Les violences intercommunautaires se poursuivent dans l’est du Tchad, où des affrontements entre membres des communautés Tama et Zaghawa ont repris le lundi 27 avril dans la province du Wadi-Fira. Selon des sources locales et sécuritaires, le bilan humain, déjà estimé à au moins 42 morts depuis samedi, pourrait encore s’alourdir.

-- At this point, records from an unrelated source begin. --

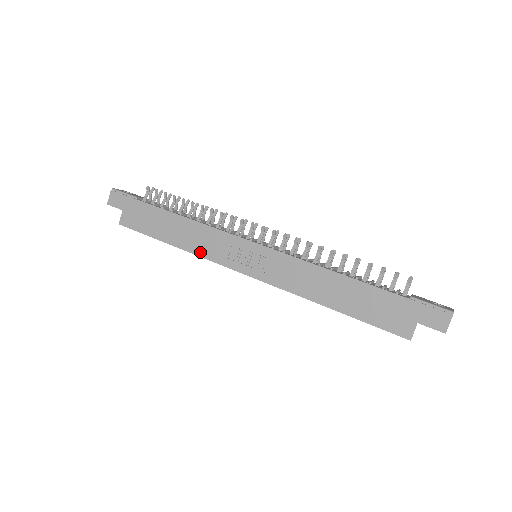
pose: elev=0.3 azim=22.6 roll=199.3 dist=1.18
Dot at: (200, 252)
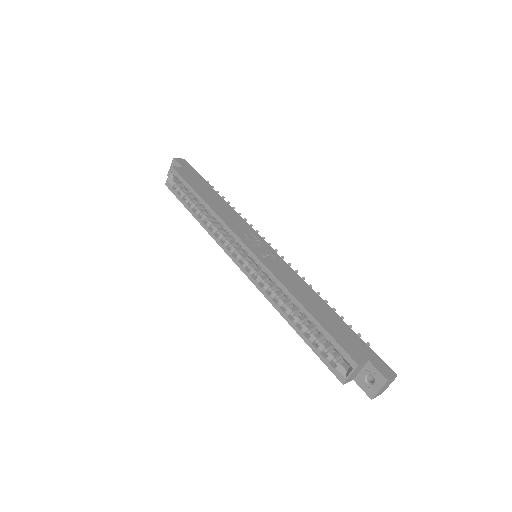
Dot at: (223, 217)
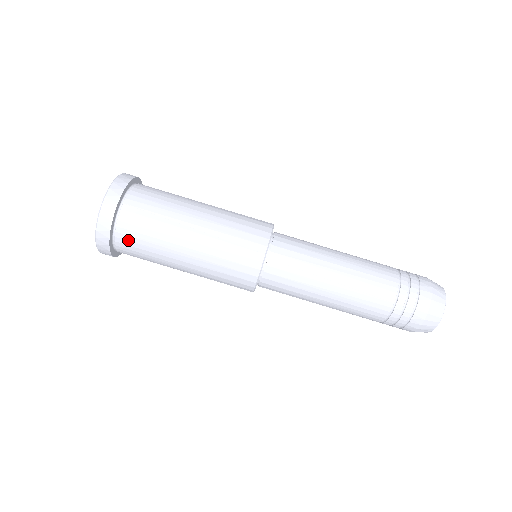
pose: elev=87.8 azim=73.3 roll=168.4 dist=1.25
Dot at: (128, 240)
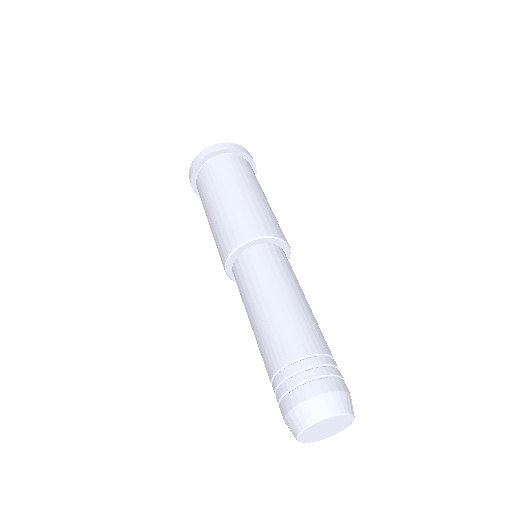
Dot at: (201, 179)
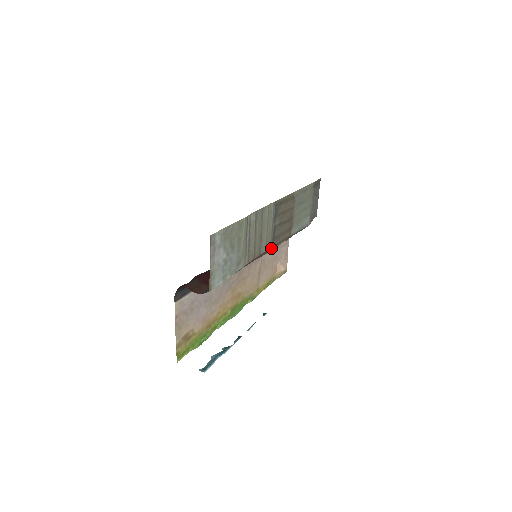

À l’origine de ces violences, une rixe survenue durant le week-end entre des femmes autour d’un point d’eau dans le village de Djourang, dans le département de Dar-Tama. L’incident, au cours duquel un jeune homme aurait blessé par balle une jeune femme, a rapidement dégénéré en une spirale de représailles, s’étendant sur plusieurs localités.
Les combats ont notamment perturbé la circulation sur l’axe reliant Abéché à Guereda, resté bloqué une grande partie de la journée de lundi. De nouveaux affrontements ont également été signalés à une dizaine de kilomètres au sud de la localité d’Igot, épicentre initial des violences. Le conflit a par ailleurs eu des répercussions jusque dans le camp de réfugiés soudanais d’Iridimi.
Face à l’escalade, les autorités tchadiennes ont dépêché une délégation de haut niveau sur place dès dimanche. Celle-ci était conduite par le vice-Premier ministre Limane Mahamat, accompagné du ministre des Armées Issakha Maloua Djamous et du chef d’état-major Abakar Abdelkerim Daoud. L’armée a également été déployée pour tenter de contenir les violences.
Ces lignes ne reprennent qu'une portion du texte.